Rispondi in base al testo da analizzare:
1. In quale città è stata avviata la sperimentazione su cui si basa il percorso formativo sulle life skill?
2. In quali scuole può essere sperimentato quel percorso?
3. Con quante ore di lettura, secondo il testo, ci si può fare un'idea del generale Robert E. Lee?

**Testo da analizzare:**
━━━━━━━━━━━━━━━━━━━━
Educare le life skills (Paola Marmocchi, Claudia Dall’Aglio e Michela Zannini)

Nel libro vengono presentate le linee guida dell’Organizzazione Mondiale della Sanità sulle tematiche dello sviluppo e della crescita dell’individuo. Il volume contiene un percorso formativo completo sulle life skill che si basa sugli esiti di una sperimentazione da anni avviata a Bologna.

I contenuti sono chiari e offrono continui “stimoli” ad insegnanti, educatori e psicologi, grazie alla presenza di numerose schede operative.  Il percorso può essere sperimentato in scuole secondarie di primo e secondo grado, ma può essere preso come spunto in contesti formativi diversi e contestualizzati.

Disponibile presso la biblioteca del Centro Eirene.

Il generale Robert E. Lee (Ron Field)

Un testo semplice, senza grandi pretese, pensato per la divulgazione. L’ideale per chi vuole farsi un’idea, nel giro di qualche ora di lettura, di chi fosse questo grande generale.

Disponibile presso la biblioteca del Centro Eirene.

La guerra rivoluzionaria jugoslava (Gilas Milovan)
━━━━━━━━━━━━━━━━━━━━
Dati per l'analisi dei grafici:
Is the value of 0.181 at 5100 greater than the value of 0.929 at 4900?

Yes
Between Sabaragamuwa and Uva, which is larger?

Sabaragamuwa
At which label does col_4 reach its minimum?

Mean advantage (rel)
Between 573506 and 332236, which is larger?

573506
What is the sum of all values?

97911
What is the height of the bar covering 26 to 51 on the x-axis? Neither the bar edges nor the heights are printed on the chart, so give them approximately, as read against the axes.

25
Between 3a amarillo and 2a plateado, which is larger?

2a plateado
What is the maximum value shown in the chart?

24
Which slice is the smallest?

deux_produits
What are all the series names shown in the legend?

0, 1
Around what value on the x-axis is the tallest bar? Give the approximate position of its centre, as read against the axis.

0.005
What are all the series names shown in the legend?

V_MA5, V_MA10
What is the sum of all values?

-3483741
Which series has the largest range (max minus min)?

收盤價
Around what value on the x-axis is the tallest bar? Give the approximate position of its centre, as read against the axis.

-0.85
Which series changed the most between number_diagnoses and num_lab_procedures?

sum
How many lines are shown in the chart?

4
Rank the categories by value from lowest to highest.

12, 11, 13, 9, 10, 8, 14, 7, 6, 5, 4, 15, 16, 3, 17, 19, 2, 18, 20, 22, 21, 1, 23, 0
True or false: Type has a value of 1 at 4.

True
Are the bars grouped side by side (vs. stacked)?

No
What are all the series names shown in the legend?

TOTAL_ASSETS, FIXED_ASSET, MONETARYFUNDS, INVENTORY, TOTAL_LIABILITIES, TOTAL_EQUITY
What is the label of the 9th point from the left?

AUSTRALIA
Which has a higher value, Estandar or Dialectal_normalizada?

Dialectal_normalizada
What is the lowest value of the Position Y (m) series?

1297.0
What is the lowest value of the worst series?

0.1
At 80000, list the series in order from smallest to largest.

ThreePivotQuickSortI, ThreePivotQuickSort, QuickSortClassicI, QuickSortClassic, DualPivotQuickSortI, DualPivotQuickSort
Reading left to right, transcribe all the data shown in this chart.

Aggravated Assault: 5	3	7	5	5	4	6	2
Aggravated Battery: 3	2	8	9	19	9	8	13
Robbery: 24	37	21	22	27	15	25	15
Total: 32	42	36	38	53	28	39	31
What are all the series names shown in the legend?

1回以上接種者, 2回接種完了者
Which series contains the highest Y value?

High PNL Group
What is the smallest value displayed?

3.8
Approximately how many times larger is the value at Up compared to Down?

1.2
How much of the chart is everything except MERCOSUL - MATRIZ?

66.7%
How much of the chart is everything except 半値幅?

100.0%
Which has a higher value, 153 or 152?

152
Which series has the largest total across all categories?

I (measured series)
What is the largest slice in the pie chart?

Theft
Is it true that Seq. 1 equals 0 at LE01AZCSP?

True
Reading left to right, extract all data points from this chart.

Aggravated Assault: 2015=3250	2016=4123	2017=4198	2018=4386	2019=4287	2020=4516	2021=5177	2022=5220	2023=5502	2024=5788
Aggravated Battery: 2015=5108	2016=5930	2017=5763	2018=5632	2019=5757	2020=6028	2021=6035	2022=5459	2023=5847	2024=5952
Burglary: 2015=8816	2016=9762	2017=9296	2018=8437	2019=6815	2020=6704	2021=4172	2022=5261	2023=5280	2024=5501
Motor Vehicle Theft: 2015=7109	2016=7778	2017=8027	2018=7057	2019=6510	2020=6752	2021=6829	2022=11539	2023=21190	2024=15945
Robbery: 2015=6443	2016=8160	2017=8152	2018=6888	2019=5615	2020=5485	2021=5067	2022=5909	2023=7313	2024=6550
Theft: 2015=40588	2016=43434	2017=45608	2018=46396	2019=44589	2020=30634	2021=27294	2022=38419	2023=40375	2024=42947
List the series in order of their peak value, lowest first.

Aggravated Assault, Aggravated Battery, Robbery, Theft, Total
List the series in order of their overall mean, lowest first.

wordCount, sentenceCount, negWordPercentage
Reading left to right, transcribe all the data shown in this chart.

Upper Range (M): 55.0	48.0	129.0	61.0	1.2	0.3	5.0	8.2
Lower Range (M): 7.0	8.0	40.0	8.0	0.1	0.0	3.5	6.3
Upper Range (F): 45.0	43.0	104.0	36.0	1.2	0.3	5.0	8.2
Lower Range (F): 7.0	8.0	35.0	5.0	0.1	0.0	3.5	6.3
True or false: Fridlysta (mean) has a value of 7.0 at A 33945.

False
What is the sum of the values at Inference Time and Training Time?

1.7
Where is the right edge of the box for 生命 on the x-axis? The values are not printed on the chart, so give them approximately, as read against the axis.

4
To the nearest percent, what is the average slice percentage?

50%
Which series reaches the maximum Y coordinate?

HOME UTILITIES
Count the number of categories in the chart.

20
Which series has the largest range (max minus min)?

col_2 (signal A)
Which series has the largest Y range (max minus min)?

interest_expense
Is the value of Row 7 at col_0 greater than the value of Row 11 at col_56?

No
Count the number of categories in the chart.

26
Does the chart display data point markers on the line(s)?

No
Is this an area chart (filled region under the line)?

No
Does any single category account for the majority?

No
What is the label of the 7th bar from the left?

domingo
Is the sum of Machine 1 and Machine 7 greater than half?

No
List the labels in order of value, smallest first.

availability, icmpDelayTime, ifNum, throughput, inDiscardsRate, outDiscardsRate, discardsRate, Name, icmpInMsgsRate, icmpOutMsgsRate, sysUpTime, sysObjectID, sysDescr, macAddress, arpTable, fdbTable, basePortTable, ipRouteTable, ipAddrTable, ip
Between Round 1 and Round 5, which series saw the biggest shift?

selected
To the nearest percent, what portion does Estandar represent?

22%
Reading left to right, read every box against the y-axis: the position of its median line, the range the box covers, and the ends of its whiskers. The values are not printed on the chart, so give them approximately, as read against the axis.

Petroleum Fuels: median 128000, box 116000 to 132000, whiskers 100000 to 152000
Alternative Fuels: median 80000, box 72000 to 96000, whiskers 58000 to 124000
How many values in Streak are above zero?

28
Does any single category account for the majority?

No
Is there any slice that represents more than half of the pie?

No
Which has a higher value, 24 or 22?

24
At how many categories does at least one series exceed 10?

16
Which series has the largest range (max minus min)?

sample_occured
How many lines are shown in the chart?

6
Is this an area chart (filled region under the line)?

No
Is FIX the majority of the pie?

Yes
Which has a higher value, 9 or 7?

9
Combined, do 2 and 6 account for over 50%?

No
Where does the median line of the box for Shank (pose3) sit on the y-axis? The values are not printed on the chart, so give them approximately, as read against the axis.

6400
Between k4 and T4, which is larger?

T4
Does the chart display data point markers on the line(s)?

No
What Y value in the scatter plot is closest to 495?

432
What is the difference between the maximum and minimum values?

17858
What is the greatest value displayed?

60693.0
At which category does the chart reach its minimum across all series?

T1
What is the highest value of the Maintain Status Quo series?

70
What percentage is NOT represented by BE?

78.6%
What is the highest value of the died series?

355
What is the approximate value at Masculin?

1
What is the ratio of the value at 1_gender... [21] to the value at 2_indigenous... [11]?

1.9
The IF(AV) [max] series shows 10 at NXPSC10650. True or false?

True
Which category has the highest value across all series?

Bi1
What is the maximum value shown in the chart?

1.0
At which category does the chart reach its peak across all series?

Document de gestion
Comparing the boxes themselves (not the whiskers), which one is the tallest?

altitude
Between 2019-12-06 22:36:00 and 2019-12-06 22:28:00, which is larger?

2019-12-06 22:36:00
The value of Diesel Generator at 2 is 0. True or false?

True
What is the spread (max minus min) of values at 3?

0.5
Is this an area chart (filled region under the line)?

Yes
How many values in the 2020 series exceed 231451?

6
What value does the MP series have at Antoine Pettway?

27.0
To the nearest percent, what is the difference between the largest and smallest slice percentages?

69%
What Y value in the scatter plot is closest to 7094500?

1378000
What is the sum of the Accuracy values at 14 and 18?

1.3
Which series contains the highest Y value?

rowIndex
━━━━━━━━━━━━━━━━━━━━
**Risposta:**
1. A Bologna.
2. Nelle scuole secondarie di primo e secondo grado.
3. Con qualche ora di lettura.